Таковы особенности сибирских деревянных жилых построек. Ещё наличие ставен в сибирских деревнях было обязательным. Ставни защищали как от холода, так и от лихого человека. Насчёт последнего землемер поделился своими познаниями в области того, что Сибирь всегда считалась каторжным краем, куда ссылали преступников уголовных и политических со всех уголков центральной России до революции…
Валентина замерла у печки, держа в руках посудное полотенце. На столе оставался нетронутый чай в гранёных стаканах.
Дядя поспешил её успокоить: – Валюха, это по делу.
– Здравствуйте! – вежливо поздоровался с ней Мальков.
– Здрасти, – ответила та, продолжая комкать в руках полотенце
– Со стола убери, – сказал ей дядя.
– А?
– Со стола, говорю, убери.
– Ага, сейчас, – она быстренько стала прибирать на кухонном столе, звякнув, вылила чай в миску, составила одна в одну пустые тарелки, сложив ложки. Начала протирать с клеёнку маленькой тряпицей.
– Может, пока присядем? – предложил Матвей Прокопьич, показав на широкую лавку вдоль стены у окна.
– Да, собственно, разговор у нас к вам короткий, можно сказать, предварительный. Девушке желательно выйти на время.
– Валюха, поговорить нам надо.
Племянница повесила тряпочку на краешек у печки и вышла в сени.
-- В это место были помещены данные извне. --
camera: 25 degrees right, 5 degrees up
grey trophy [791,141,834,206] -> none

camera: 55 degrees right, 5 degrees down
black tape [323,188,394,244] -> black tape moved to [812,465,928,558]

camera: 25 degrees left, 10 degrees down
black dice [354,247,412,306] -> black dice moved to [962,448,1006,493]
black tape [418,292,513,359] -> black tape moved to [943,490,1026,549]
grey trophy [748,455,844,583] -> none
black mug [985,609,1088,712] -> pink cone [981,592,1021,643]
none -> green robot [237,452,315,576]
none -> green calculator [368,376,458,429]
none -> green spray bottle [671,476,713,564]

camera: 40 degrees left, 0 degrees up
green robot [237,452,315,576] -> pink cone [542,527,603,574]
– Матвей Прокопьевич, мы вынуждены вас пригласить к себе на собеседование по ряду вопросов, в которых вы разбираетесь. Речь идёт о вашем охотничьем опыте. Вы хорошо знаете тайгу в пределах местных населённых пунктов и можете дать ряд советов. Это всё, о чём я уполномочен вам сообщить. Более подробно вам объяснят чуть позже. В течение двух-трёх дней, а точнее, послезавтра, вам необходимо приехать в город и вот по этому адресу прибыть ровно к половине второго дня, – Мальков протянул сложенный вдвое маленький клочок бумажки. Племяннице скажете, что в скором времени организуется артель областного военно-охотничьего общества для заготовки мяса областному госпиталю для раненых. Вы ведь и так в промысловой бригаде?
– Да.
– Отлично. Продолжите свою работу. В общем, договорились?
– Договорились.
– Только, – Мальков поднял указательный палец, – прибыть по указанном адресу нужно обязательно. Я вас встречу. Ну, всё, – чекист протянул руку и пожал тяжёлую и твёрдую ладонь хозяина. – Проводите меня, а то собака там.
– Да! Конечно!
4
Надо бы крепко наругать сержанта Малькова за такую оплошность – поехать в деревню посреди бела дня на чёрном «воронке».
– И какая легенда? – строго спросил Исай Исаевич.
– Организация промысловой артели для заготовки мяса для областного госпиталя.
– Но мне же сказали, что этот старик, как его?
– Матвей Прокопьевич Глушак.
– Что этот Глушак числится в промысловой бригаде по линии заготконторы.